The Court of Appeal dismissed HMRC’s appeal. Construing the relevant legislative provisions in their historic context, Lord Justice Rimer (with whom Lord Justice McCombe and Lord Justice Briggs agreed) found that far from ss44 and 45 limiting the application of the exemption in the way contended for by HMRC, s45 pointed away from such a limitation. As to HMRC’s argument that there was not, due to the lack of a formal written arrangement, the necessary degree of permanence, the Court of Appeal found that in this context the concept of permanence merely distinguished plant from a trader’s stock in trade and that there was no prescription regarding the type of tenure to which the trader must be entitled in order for plant to qualify as such.

Can we expect any statutory changes?

In the days leading up to the Budget, there was speculation as to whether HMRC might seek changes to s44 in order to bring the legislation in line with their view.  It did not and, on reflection, that is not surprising.  First, the circumstances in which such a route could be used are limited – due to s45(2) of the 1992 Act, the asset must not have been used solely for the purposes of a trade, profession or vocation carried on by the person making the disposal, and that person must not have claimed or could have claimed any capital allowance in respect of expenditure attributable to the asset.  In Lord Howard’s case, no capital allowance could have been claimed on the painting as it was not used for the purposes of a business.  Secondly, as the Court of Appeal itself noted, HMRC did not seek to argue, as it could have done, that at the moment of sale the painting was not plant at all as it had stopped being used for the purposes of the trade. Faced with the same situation again, it would be surprising if HMRC did not seek to utilise the objection identified by Lord Justice Rimer, and if such an argument found favour with the Court, a change to the legislation would be rendered unnecessary. Third, Lord Justice Rimer drew attention to the fact that this case of the sale of a master painting was, like the case of the vintage car, an ‘oddball exception’ and it was essential to address interpretation of a statutory provision in accordance with the purpose for which the provision being construed was introduced, rather than with reference to such exceptions.

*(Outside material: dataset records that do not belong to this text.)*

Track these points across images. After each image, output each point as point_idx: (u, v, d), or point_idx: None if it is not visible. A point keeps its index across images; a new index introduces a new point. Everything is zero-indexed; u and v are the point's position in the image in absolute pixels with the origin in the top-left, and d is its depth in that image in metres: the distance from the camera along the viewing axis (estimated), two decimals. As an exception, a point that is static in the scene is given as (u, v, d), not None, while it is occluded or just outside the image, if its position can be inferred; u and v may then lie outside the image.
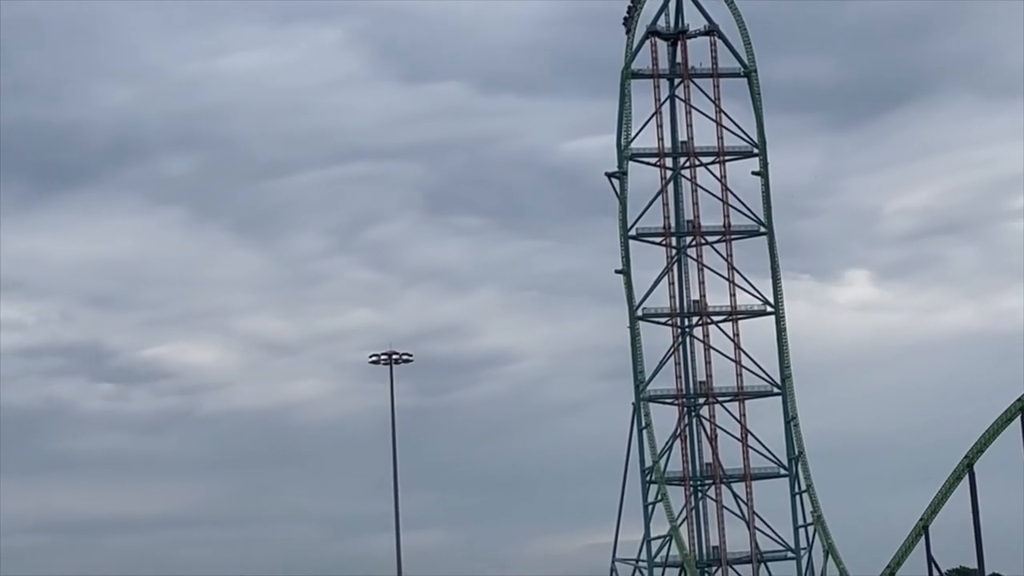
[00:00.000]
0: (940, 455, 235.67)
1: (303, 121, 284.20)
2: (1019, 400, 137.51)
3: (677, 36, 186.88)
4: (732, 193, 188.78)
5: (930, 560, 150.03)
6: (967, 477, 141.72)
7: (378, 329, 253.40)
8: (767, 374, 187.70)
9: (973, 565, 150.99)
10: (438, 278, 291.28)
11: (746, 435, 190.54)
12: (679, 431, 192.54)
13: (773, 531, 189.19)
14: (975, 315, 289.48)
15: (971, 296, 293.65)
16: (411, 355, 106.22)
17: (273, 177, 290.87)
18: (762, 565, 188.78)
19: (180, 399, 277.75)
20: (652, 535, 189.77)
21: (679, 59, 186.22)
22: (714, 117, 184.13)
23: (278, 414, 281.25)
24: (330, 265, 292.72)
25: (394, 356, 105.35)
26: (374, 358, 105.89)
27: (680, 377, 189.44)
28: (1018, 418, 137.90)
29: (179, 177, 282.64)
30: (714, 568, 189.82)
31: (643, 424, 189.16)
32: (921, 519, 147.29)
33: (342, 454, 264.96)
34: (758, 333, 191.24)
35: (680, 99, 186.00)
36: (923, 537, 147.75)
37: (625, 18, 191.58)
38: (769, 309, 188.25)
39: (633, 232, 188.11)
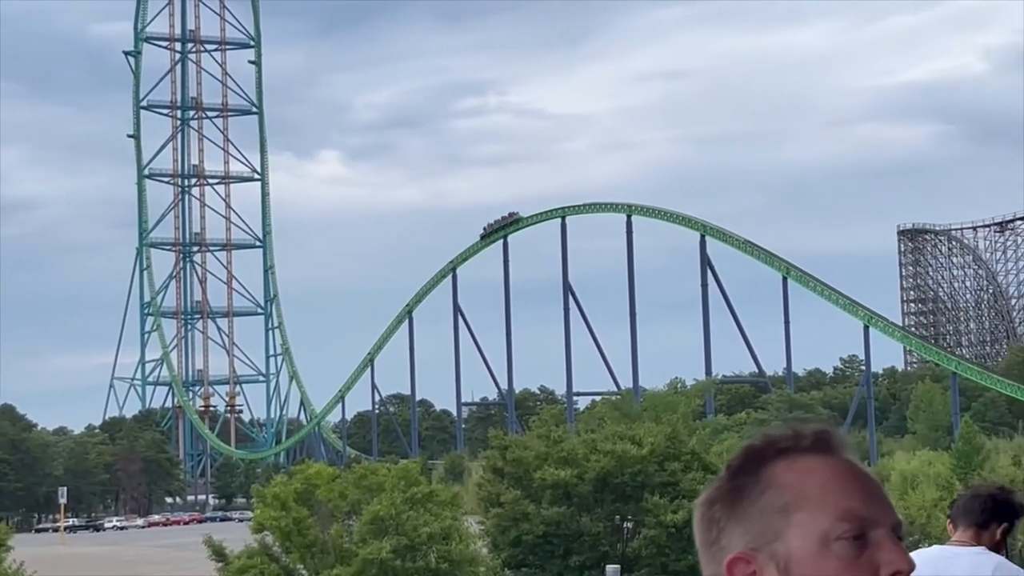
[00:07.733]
0: (388, 302, 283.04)
1: None
2: (451, 262, 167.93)
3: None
4: (231, 77, 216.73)
5: (373, 386, 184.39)
6: (407, 321, 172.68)
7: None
8: (251, 229, 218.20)
9: (407, 392, 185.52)
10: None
11: (231, 279, 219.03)
12: (175, 273, 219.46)
13: (249, 359, 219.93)
14: (420, 193, 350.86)
15: (419, 178, 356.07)
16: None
17: None
18: (239, 386, 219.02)
19: None
20: (147, 358, 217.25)
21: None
22: (218, 11, 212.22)
23: None
24: None
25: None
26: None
27: (179, 228, 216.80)
28: (449, 276, 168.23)
29: None
30: (198, 387, 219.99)
31: (144, 266, 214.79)
32: (369, 353, 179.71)
33: None
34: (246, 196, 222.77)
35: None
36: (369, 367, 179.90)
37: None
38: (256, 176, 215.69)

In conclusion therefore, the case is interesting and should be borne in mind by those operating in a similar factual matrix as the executors of Lord Howard in case an exemption from capital gains tax or an estate planning opportunity can be identified; it seems though unlikely to set a new precedent of more general application. Moreover, although there has been no immediate move by HMRC to amend the 1992 Act in light of this case, given the complexity of the capital allowances and the capital gains tax regimes in their interaction in relation to plant, it is not unlikely that HMRC will at some point in the future review the issue on a more holistic basis.